Según la coordinadora general de MSF en la RCA, Ellen Van der Velden, «todas estas personas no disponen de refugio y duermen donde pueden: en las iglesias, en las escuelas, o bajo los árboles». «Viven en una situación de enorme precariedad y se ven obligados a cocinar, comer, dormir, lavarse y defecar en el mismo lugar», y con «estas condiciones de higiene tan desastrosas, el riesgo de que surjan epidemias se incrementa enormemente», ha añadido.

Además de los reseñados ataques de Bassangoa, según MSF, desde finales de septiembre se han producido otros enfrentamientos violentos y múltiples asesinatos selectivos en Bouca y Garga, en el noroeste del país, así como en Mbaiki, en el suroeste.

Tanto la población civil como el personal médico y los trabajadores humanitarios han sido víctimas de la violencia expresamente dirigida contra ellos, ha denunciado la organización, que ha sido «testigo directo de la ejecución de personal médico, así como de muchos ataques violentos contra el personal humanitario».
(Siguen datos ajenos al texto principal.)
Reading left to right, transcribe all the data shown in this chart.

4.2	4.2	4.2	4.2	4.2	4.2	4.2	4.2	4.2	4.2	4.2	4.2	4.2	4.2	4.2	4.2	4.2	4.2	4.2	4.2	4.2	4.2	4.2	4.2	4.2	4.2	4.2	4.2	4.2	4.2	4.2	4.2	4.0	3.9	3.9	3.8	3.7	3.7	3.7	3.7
«Si esta inestabilidad continúa, el acceso a la atención médica de las personas afectadas por el conflicto se verá aún más comprometida», ha advertido la coordinadora médica de MSF en la RCA, Aurora Revuelta.

EL CONFLICTO

La RCA vive desde hace décadas en una situación de constante inestabilidad política y militar que ha convertido a este país «en un contexto de emergencia humanitaria y sanitaria crónica», ha recordado la organización. Tras el golpe de Estado del pasado mes de marzo, la situación se ha deteriorado todavía más y Séléka, la coalición rebelde que lideró el golpe de Estado, se ha convertido en el Gobierno ‘de facto’ en el país, ha añadido.
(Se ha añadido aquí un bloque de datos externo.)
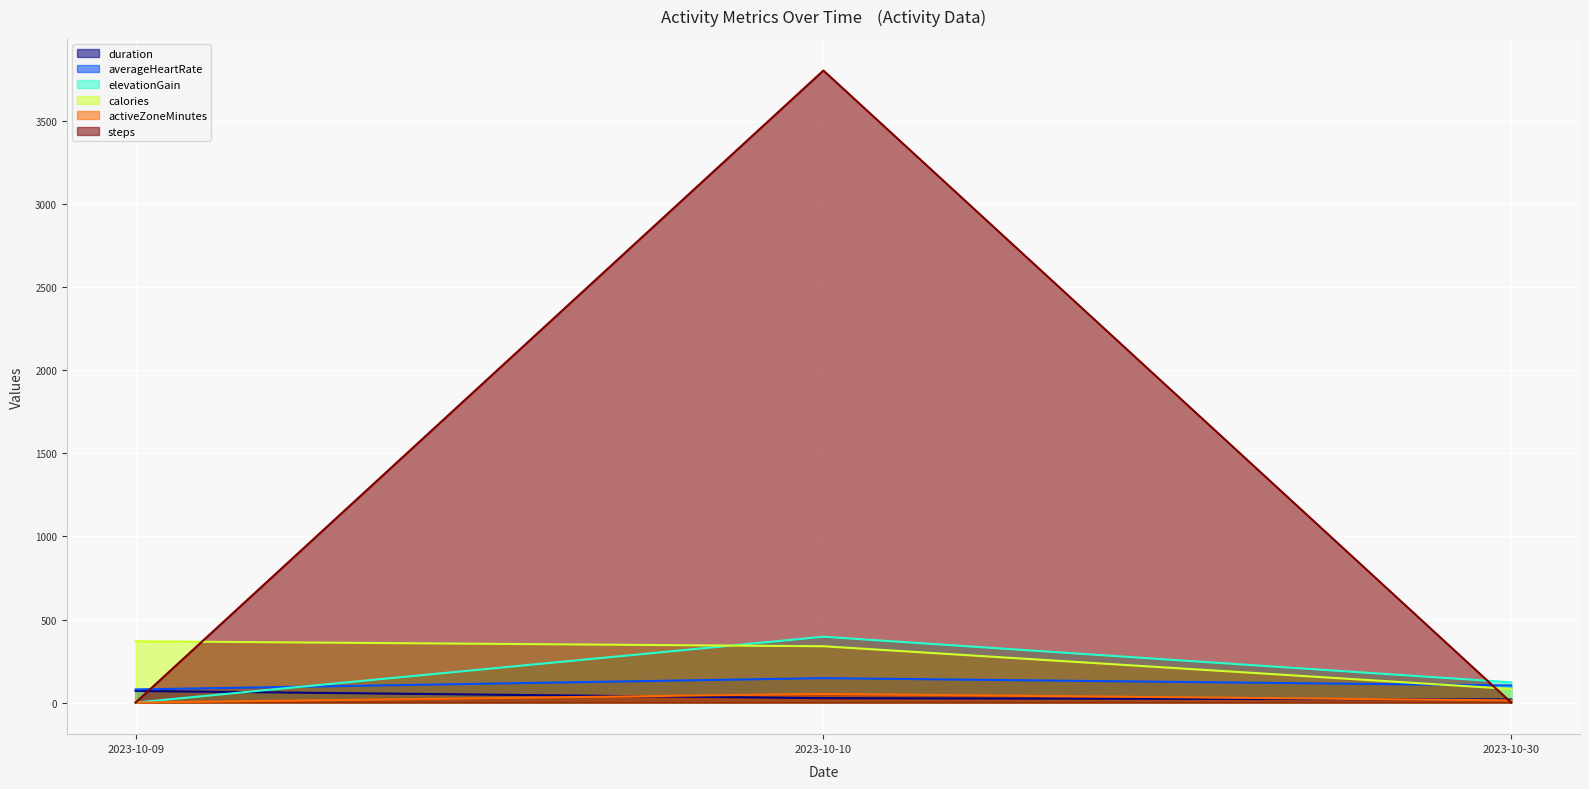

What is the value of the averageHeartRate point at the 1st from the left?

79.0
Desde principios de septiembre, según Médicos, se han producido enfrentamientos violentos entre grupos armados y fuerzas gubernamentales –entre las que figuran milicianos actuales o antiguos de Séléka– en diferentes zonas del país.

El conflicto «ha incrementado todavía más las necesidades médicas, muy grandes ya antes del golpe de Estado, incluso en las zonas del país que se consideraban más estables», ha proseguido. El sistema de salud sufre de una «escasez crónica de personal» cualificado y los servicios públicos de salud fuera de la capital son «prácticamente inexistentes», ha denunciado.
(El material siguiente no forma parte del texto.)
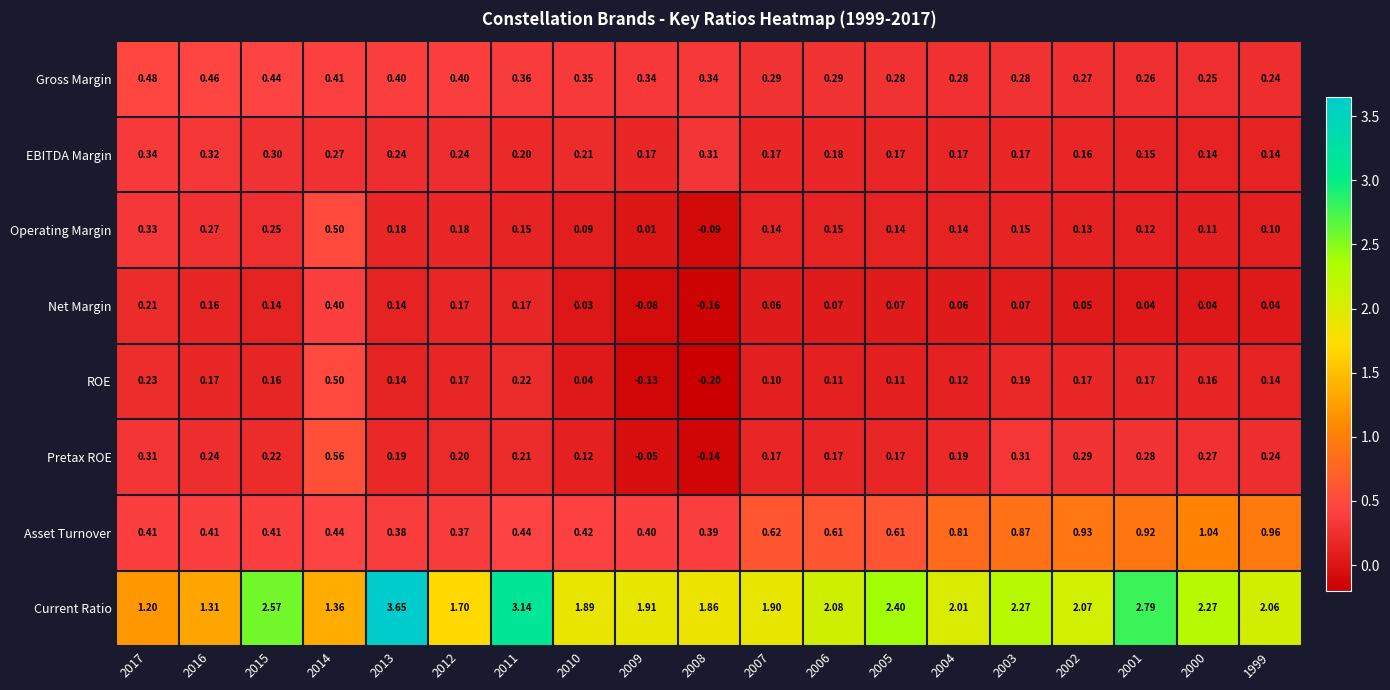

Which series has the largest total across all categories?

Current Ratio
Aparte, la escasez o falta de medicamentos esenciales es algo muy habitual y muchos centroafricanos no tienen medios para pagar la atención y el tratamiento médico. Una gran parte de la población no tiene acceso a los servicios médicos, incluso a la atención más básica, y «la tasa de mortalidad en el país está muy por encima del umbral de emergencia», ha denunciado la organización.